-- What you will do --
In the entries below, count the lines that hold the string "number" and state only that count.

-- Dataset extract --

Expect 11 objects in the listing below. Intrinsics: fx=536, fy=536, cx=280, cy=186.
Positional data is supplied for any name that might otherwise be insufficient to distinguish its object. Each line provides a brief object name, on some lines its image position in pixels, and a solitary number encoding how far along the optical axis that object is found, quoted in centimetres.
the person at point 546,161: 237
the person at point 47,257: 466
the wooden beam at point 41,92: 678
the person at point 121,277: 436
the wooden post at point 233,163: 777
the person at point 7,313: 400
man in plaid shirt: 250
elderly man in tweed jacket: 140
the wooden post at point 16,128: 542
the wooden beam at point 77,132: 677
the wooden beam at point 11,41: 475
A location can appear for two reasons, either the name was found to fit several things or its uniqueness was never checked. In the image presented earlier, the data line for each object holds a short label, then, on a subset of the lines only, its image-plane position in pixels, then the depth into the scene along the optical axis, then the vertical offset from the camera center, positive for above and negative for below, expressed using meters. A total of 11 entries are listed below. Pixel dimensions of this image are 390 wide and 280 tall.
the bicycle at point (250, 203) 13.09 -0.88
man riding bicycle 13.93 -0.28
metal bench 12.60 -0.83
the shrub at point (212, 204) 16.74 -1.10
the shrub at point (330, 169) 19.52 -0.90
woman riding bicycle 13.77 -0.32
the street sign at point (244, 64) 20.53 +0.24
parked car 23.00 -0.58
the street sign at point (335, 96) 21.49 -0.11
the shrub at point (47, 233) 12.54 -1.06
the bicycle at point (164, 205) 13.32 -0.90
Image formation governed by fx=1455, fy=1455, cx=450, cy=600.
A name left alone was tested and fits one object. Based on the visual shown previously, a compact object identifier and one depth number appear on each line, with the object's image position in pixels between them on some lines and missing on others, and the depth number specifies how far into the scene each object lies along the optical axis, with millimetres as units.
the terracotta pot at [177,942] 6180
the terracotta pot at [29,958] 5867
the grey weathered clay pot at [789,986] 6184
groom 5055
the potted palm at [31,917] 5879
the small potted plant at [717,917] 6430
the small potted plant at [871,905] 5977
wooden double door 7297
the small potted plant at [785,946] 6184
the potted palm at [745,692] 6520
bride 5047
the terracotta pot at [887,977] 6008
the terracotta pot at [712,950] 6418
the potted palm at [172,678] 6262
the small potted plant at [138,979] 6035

-- Solution to this task --
2